Speaking third, Frédéric Glaize (Cabinet Plasseraud) employed a set of musical themes when offering a most revealing insight into French trade mark law and how it handles dilution. Unsurprisingly in the eyes of some, it seems that France has only imperfectly implemented the provisions of the Harmonisation Directive but that no-one has sought to remedy this state of affairs. He also explained why every French trade mark infringement the chairman had ever seen additionally claimed liability under Article 1382 of the Civil Code.
Following a tasty if healthy lunch, the vast majority of participants defied the expectations of the cynics and trouped back to 33 Chancery Lane to hear Gino van Roeyen (Banning) give his dramatic and memorable account of the concept of association in Netherlands law and its relevance to dilution doctrine, providing a vivid account of the battle between the late Hugh Laddie and Professor Charles Gielen (NautaDutilh) as to whether the British interpretation of Europe’s approximation provisions was based on clear reading and analysis or on a total misunderstanding of the law’s conceptual basis. A short pause for silence in this presentation served as a mark of respect for the late judge, whose loss we will continue to feel for as long as his judgments are read and appreciated.

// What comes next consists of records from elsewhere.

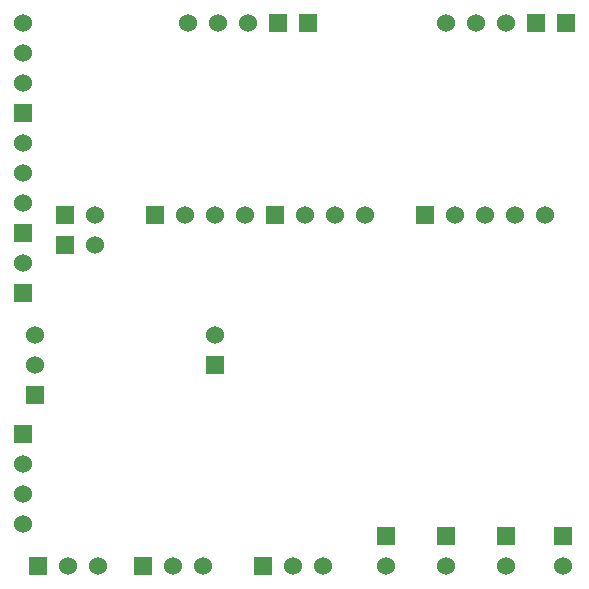
<source format=gbs>
G04 (created by PCBNEW (2013-07-07 BZR 4022)-stable) date 07/03/2014 16:09:31*
%MOIN*%
G04 Gerber Fmt 3.4, Leading zero omitted, Abs format*
%FSLAX34Y34*%
G01*
G70*
G90*
G04 APERTURE LIST*
%ADD10C,0.00590551*%
%ADD11R,0.06X0.06*%
%ADD12C,0.06*%
G04 APERTURE END LIST*
G54D10*
G54D11*
X28000Y-19000D03*
G54D12*
X29000Y-19000D03*
X30000Y-19000D03*
X31000Y-19000D03*
X32000Y-19000D03*
G54D11*
X23100Y-12600D03*
G54D12*
X22100Y-12600D03*
X21100Y-12600D03*
X20100Y-12600D03*
G54D11*
X31700Y-12600D03*
G54D12*
X30700Y-12600D03*
X29700Y-12600D03*
X28700Y-12600D03*
G54D11*
X14600Y-15600D03*
G54D12*
X14600Y-14600D03*
X14600Y-13600D03*
X14600Y-12600D03*
G54D11*
X23000Y-19000D03*
G54D12*
X24000Y-19000D03*
X25000Y-19000D03*
X26000Y-19000D03*
G54D11*
X19000Y-19000D03*
G54D12*
X20000Y-19000D03*
X21000Y-19000D03*
X22000Y-19000D03*
G54D11*
X14600Y-19600D03*
G54D12*
X14600Y-18600D03*
X14600Y-17600D03*
X14600Y-16600D03*
G54D11*
X15100Y-30700D03*
G54D12*
X16100Y-30700D03*
X17100Y-30700D03*
G54D11*
X22600Y-30700D03*
G54D12*
X23600Y-30700D03*
X24600Y-30700D03*
G54D11*
X18600Y-30700D03*
G54D12*
X19600Y-30700D03*
X20600Y-30700D03*
G54D11*
X30700Y-29700D03*
G54D12*
X30700Y-30700D03*
G54D11*
X28700Y-29700D03*
G54D12*
X28700Y-30700D03*
G54D11*
X26700Y-29700D03*
G54D12*
X26700Y-30700D03*
G54D11*
X32600Y-29700D03*
G54D12*
X32600Y-30700D03*
G54D11*
X16000Y-20000D03*
G54D12*
X17000Y-20000D03*
G54D11*
X16000Y-19000D03*
G54D12*
X17000Y-19000D03*
G54D11*
X21000Y-24000D03*
G54D12*
X21000Y-23000D03*
G54D11*
X32700Y-12600D03*
X24100Y-12600D03*
X15000Y-25000D03*
G54D12*
X15000Y-24000D03*
X15000Y-23000D03*
G54D11*
X14600Y-26300D03*
G54D12*
X14600Y-27300D03*
X14600Y-28300D03*
X14600Y-29300D03*
G54D11*
X14600Y-21600D03*
G54D12*
X14600Y-20600D03*
M02*

</source>
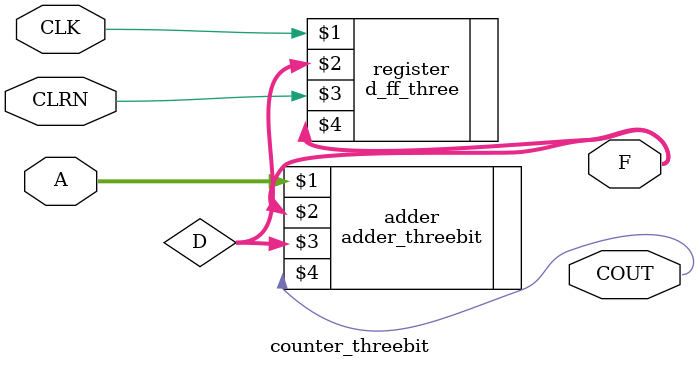
<source format=sv>
`include "adder_threebit.sv"
`include "d_ff_three.sv"

module counter_threebit (
	input logic [2:0] A,
	input logic CLK,
	input logic CLRN,
	output logic [2:0] F,
	output logic COUT
);

logic [2:0] D;

adder_threebit adder (A, F, D, COUT);
d_ff_three register (CLK, D, CLRN, F);

endmodule : counter_threebit


</source>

The event finished with a lively question-and-answer session, even if we were probably left with more questions than answers. The big debating point, casually thrown into the arena by Richard Gallafent was that of whether, given the need to show an economic impact of dilution on consumer behaviour, those present would confidently advise hypothetical plumber John Smith that he was safe to use the word GLAXO in respect of plumbing equipment. Since there were no officers or employees of GLAXO present, the speculation was pleasantly uninhibited.